Extraordinary settings sometimes require extraordinary restraint. Case in point: A contemporary home sited in the abundant natural beauty and sweeping views of Breckenridge, Colorado. This dwelling lives up to the landscape not with extravagance, but with streamlined simplicity.
Its occupants, a family drawn to the area by their love of nature and passion for outdoor activities, craved not just a vacation home for themselves, but a generous, open plan retreat that feels equally welcoming for close friends and extended family. And, although they wanted something appropriate to the location, they imagined a house that was slightly unexpected.
After settling on a lakeside setting, the family reached out to designers Rachel Hoback and Michaela Rodgers and architect Tim Hagman. Their design directive: Create a mountain getaway challenging the traditional aesthetic of a lake house, while remaining respectful to the site studded with towering pines. “We wanted to ensure that the house had a connection to its environment,” says Hagman. “This isn’t just a contemporary white box. It feels at home here.”
Materials like rough-hewn timber, logs and stones were jettisoned in favor of concrete, smooth walnut wood and industrial steel beams, yet the team always deferred to what drew the family here to begin with–the allure of the raw terrain. Balancing the powerful framework, the home eschews extraneous details and color, opting instead for hushed palettes and simple silhouettes that minimize distractions from the high-impact surroundings. “This house is right on a lake and has amazing views of the mountains,” Rodgers says. “It was specifically designed around that scenery. We incorporated straightforward natural materials inside. Nothing too flashy or colorful was used.”
In fact, it was discouraged.
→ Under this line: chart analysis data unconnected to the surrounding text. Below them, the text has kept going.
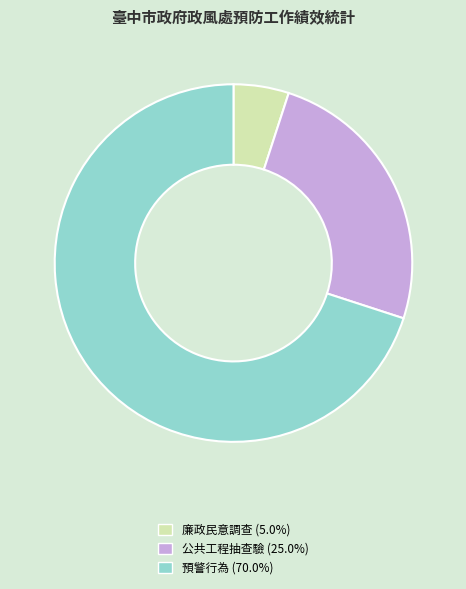

Is there any slice that represents more than half of the pie?

Yes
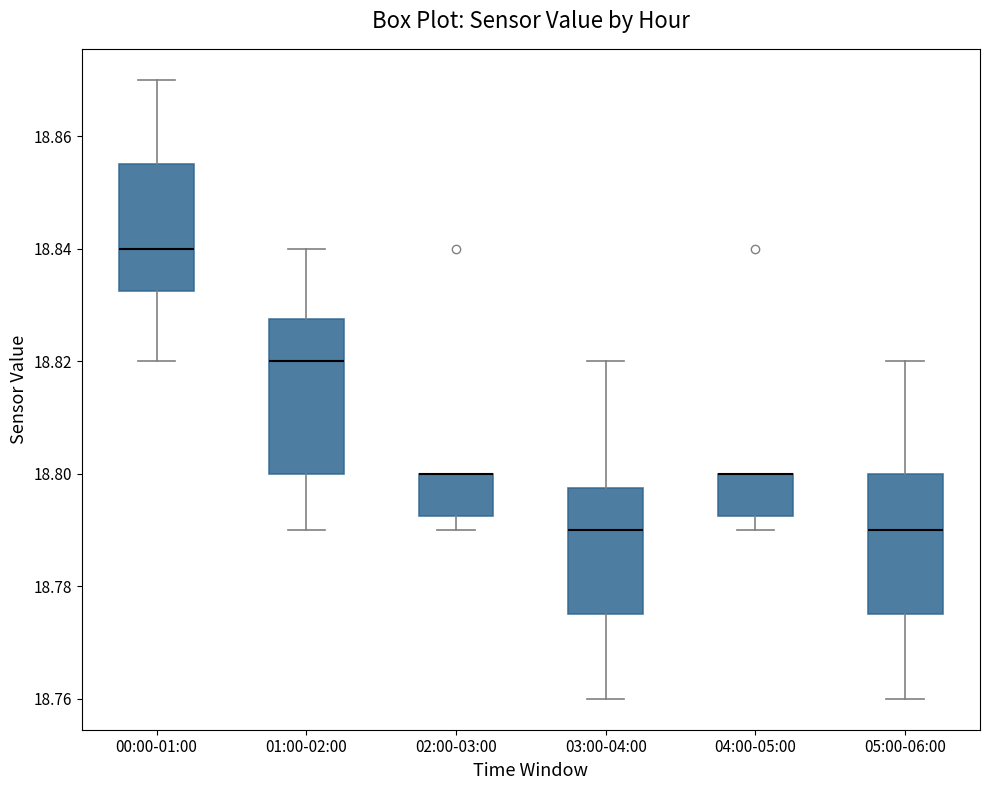

Reading left to right, transcribe this box plot: for each box, give where its median line is, the range the box spans, and where its two whiskers end, as read against the y-axis. The values are not printed on the chart, so give them approximately, as read against the axis.

00:00-01:00: median 18.840, box 18.832 to 18.856, whiskers 18.820 to 18.870
01:00-02:00: median 18.820, box 18.800 to 18.828, whiskers 18.790 to 18.840
02:00-03:00: median 18.800 (drawn on the box's upper edge), box 18.792 to 18.800, whiskers 18.790 to 18.800
03:00-04:00: median 18.790, box 18.776 to 18.798, whiskers 18.760 to 18.820
04:00-05:00: median 18.800 (drawn on the box's upper edge), box 18.792 to 18.800, whiskers 18.790 to 18.800
05:00-06:00: median 18.790, box 18.776 to 18.800, whiskers 18.760 to 18.820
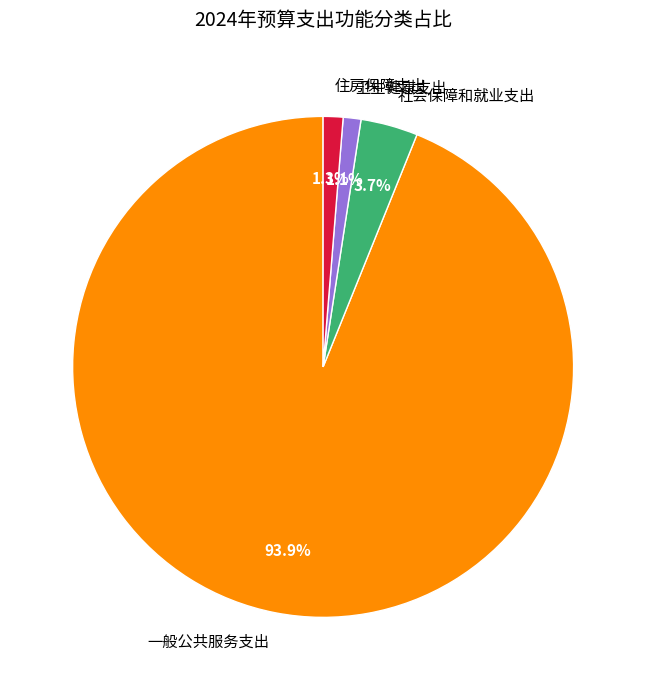

To the nearest percent, what is the difference between the 一般公共服务支出 and 住房保障支出 slice percentages?

93%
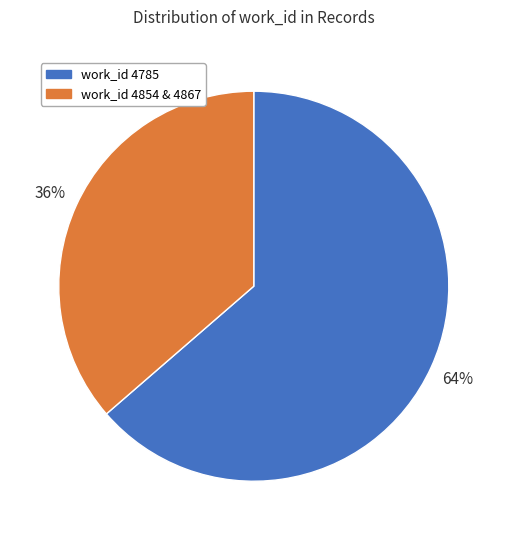

True or false: work_id 4854 & 4867 accounts for 42% of the total.

False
To put guests at ease, furnishings and fabrics are informal and inviting and are almost demure in nature. Graciously scaled sectionals upholstered in earthy, heavy-weave fabrics are quietly luxurious. Subtle accents of color–teal blues, reds and oranges–mirror the deepest hues of the nearby lake and the sunsets reflected on its still surface.
However, eschewing any hint of flamboyance is not to say that the opportunity for the occasional visual punch was ignored. Bold elements serve as design exclamation points throughout the house, such as the large-scale, concrete-clad fireplace surrounds in the living room and downstairs family room that are bookended by walnut shelves, with the warm tones of the wood softening the concrete’s hard edges.
It’s just one of the areas where opposites are used to heighten the design. “Contrast was very important here,” Hoback notes. “We incorporated a mix of materials–some warm, some cold, some heavy, some light. Contrast not only provides balance, but it creates focal points–and the mix of materials feels very natural here.”
In the kitchen, the juxtaposition of materials continues, with the local, natural beauty front and center in the form of warm woods and white-painted cabinets; concrete floors and Basaltina countertops. An undulating vein cut in the tile backsplash provides a hint of polished pattern. And, of course, an overscale island means both meal prep and meals become a family affair.
Formal and informal also find equilibrium here. Just off the kitchen, a cozy family room provides a casual counterpoint to the living room’s more sedate lines. Streamlined silhouettes in the form of a well-used window seat and low-slung table and club chairs create a zone built to encourage game nights and storytelling. The view–possibly the best in the house–finds no distractions but is, instead, embraced by the autumnal palette and wealth of glowing wood that seems to almost to be lit from within. “The driving force behind the design was really this family’s desire for comfortable spaces that still feel current,” Hoback says. “It’s welcoming and family friendly and is built to bring people together.”
Private spaces, including two master suites, four bedrooms and a bunk room that sleeps 10, reinforce the inviting nature that sets the tone throughout the house. Design details–wood-panel walls, leather benches and cantilevered bedside tables–provide an uncluttered sophistication personalized with touches alluding to the gracious family that spends time here. Colorful blankets from their home in Mexico’s Oaxaca region inspire earthy palettes. Vintage skis, skates, snowshoes and ski maps reference a passion for this place and the outdoor activities that drew this family here in the first place. All signal a love affair with Colorado and a desire to share the traditions that make this a true home away from home. “The lifestyle in the mountains is relaxed and informal–never flashy,” Hagman says. “This house embraces that; it encourages downtime simply spent with family.”